- **TEXT EXTRACT**
********************
When it comes to bad weather — or just bad luck — some parts of the USA seem to attract disaster.

Thirty counties across the nation have been included in federal disaster declarations at least 10 times over the past decade, according to a USA TODAY analysis of federal records. Most fall in what could be called the nation's disaster belt: a stretch of land from South Florida to rural Oklahoma that faces regular bouts of everything from giant hurricanes to floods, ice storms and wildfires.

Photo: A Halloween decoration stands in a flooded front yard near Anardarko, in Caddo County, Okla., in October 2000. Caddo County, along with the Florida Keys, leads the nation in natural disasters, Federal Emergency Management Agency records show. (File photo by J. Pat Carter, AP)

The counties in it have endured significant destruction, and the disaster declarations have opened a floodgate of federal aid. Records show the government has issued more than $5 billion in grants and loans to those 30 hard-hit counties over the past decade.

"You name it, we've had it. There's been a lot of damage here," says Larry McDuffey, the part-time emergency management chief in rural Caddo County, Okla. That county, along with the Florida Keys, leads the nation in natural disasters, records from the Federal Emergency Management Agency (FEMA) show.

Caddo County, southwest of Oklahoma City, has suffered floods, tornadoes and even last gasps of a tropical storm — so many that the federal government has included it in 13 major disasters over the past decade, five of them last year. "None so far this year," McDuffey chuckles, "but we're fixing to head into tornado season."
********************
- **SET OF TASKS**
A – Reproduce the passage of the article on disaster-prone counties from "When it comes" to "Pat Carter, AP)", word for word.
B – Pick up the article on disaster-prone counties after its final sentence and carry it forward.
********************
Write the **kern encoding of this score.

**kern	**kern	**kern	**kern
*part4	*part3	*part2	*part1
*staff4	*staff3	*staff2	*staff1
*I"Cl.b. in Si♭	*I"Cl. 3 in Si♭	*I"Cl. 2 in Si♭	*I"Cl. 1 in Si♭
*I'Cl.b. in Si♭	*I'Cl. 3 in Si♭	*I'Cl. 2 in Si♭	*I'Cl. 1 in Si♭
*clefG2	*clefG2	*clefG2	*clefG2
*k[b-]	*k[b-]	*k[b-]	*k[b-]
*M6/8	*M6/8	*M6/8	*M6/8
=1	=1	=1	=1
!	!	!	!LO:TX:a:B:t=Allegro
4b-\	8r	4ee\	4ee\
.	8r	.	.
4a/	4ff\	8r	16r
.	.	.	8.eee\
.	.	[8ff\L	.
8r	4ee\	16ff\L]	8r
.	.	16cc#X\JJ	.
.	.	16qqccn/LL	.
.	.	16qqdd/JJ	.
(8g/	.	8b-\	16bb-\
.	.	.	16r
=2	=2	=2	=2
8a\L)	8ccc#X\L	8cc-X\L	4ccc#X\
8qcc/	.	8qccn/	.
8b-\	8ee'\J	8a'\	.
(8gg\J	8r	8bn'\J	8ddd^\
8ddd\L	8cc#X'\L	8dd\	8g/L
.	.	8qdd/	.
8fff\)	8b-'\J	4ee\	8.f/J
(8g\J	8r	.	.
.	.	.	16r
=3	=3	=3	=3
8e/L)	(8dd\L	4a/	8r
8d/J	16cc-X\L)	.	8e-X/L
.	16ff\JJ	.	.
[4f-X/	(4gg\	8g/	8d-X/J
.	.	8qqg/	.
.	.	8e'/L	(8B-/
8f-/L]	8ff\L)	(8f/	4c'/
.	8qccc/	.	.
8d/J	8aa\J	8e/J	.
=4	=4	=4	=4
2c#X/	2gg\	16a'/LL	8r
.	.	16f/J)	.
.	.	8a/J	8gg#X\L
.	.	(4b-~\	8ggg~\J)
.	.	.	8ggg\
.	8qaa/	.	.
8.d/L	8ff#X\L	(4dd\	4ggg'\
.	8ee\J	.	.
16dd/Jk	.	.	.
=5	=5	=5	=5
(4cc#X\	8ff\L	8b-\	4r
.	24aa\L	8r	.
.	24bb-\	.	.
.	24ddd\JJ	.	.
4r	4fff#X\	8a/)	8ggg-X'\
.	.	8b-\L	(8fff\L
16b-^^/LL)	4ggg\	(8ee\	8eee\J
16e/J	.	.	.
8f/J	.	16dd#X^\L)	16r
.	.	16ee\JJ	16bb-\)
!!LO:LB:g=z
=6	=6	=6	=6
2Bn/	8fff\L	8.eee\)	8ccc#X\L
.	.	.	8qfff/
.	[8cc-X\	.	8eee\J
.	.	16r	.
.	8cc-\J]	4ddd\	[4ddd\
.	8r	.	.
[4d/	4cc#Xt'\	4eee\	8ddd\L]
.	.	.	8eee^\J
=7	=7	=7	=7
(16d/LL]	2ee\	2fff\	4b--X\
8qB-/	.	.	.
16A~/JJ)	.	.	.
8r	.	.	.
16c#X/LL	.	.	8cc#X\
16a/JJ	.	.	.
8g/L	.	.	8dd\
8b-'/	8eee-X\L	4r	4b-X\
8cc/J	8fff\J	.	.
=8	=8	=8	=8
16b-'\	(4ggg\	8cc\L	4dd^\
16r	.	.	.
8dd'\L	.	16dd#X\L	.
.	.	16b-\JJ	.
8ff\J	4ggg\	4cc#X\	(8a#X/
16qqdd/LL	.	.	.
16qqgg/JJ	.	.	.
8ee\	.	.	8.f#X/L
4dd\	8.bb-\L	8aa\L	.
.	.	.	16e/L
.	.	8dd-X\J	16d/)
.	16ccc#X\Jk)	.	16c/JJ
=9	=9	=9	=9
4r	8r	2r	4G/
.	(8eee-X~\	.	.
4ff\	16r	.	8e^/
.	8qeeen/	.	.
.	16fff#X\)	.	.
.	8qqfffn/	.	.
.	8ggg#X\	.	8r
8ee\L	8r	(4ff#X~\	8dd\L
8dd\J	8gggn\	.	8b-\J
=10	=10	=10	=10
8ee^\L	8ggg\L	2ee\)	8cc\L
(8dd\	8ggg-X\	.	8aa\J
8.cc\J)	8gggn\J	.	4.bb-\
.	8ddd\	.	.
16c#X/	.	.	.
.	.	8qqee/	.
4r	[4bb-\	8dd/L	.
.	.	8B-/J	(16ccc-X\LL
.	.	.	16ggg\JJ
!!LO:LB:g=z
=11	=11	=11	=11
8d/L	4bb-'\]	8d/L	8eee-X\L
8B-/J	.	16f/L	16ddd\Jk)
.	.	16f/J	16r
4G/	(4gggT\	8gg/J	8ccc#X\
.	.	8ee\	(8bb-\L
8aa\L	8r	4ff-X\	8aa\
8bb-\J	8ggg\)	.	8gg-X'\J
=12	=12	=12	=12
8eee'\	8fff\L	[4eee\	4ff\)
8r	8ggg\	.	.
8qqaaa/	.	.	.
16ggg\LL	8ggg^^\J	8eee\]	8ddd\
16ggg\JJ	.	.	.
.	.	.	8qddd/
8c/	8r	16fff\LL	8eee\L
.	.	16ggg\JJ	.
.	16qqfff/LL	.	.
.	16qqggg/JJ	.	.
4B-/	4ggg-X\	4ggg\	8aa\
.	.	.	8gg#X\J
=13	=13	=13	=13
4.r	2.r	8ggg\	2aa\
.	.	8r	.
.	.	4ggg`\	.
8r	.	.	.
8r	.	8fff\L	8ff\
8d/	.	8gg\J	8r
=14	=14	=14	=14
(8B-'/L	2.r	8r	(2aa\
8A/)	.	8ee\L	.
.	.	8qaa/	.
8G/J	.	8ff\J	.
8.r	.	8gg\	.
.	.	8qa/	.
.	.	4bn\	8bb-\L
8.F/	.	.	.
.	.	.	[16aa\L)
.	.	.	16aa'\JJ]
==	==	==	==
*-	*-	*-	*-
********************
- **REPLIES**
A –
When it comes to bad weather — or just bad luck — some parts of the USA seem to attract disaster.

Thirty counties across the nation have been included in federal disaster declarations at least 10 times over the past decade, according to a USA TODAY analysis of federal records. Most fall in what could be called the nation's disaster belt: a stretch of land from South Florida to rural Oklahoma that faces regular bouts of everything from giant hurricanes to floods, ice storms and wildfires.

Photo: A Halloween decoration stands in a flooded front yard near Anardarko, in Caddo County, Okla., in October 2000. Caddo County, along with the Florida Keys, leads the nation in natural disasters, Federal Emergency Management Agency records show. (File photo by J. Pat Carter, AP)

B –
The rest of the disaster-prone counties are scattered across the eastern USA, from Alabama to Upstate New York. Far more of the nation — 266 of its 3,100 counties — faced no disasters at all in the past decade.

The storms wiped out crops and ruined homes; some were killers. Even so, nearly all were on a vastly smaller scale than the hurricanes that ravaged the Gulf Coast and Florida in 2004 and 2005. The government declares a disaster only after state authorities ask for help and FEMA determines that the area is too badly damaged to recover on its own, says David Garratt, second in command of disaster aid for the agency.

"Obviously some places are more vulnerable to certain types of disasters," Garratt says.

Three counties in New York's Catskill Mountains made the list, mostly because of heavy rain and snow. One flood last year killed four people after nearly a foot of rain fell in three hours.

"It's been one thing after another up here," says David Nicosia, a meteorologist in the area.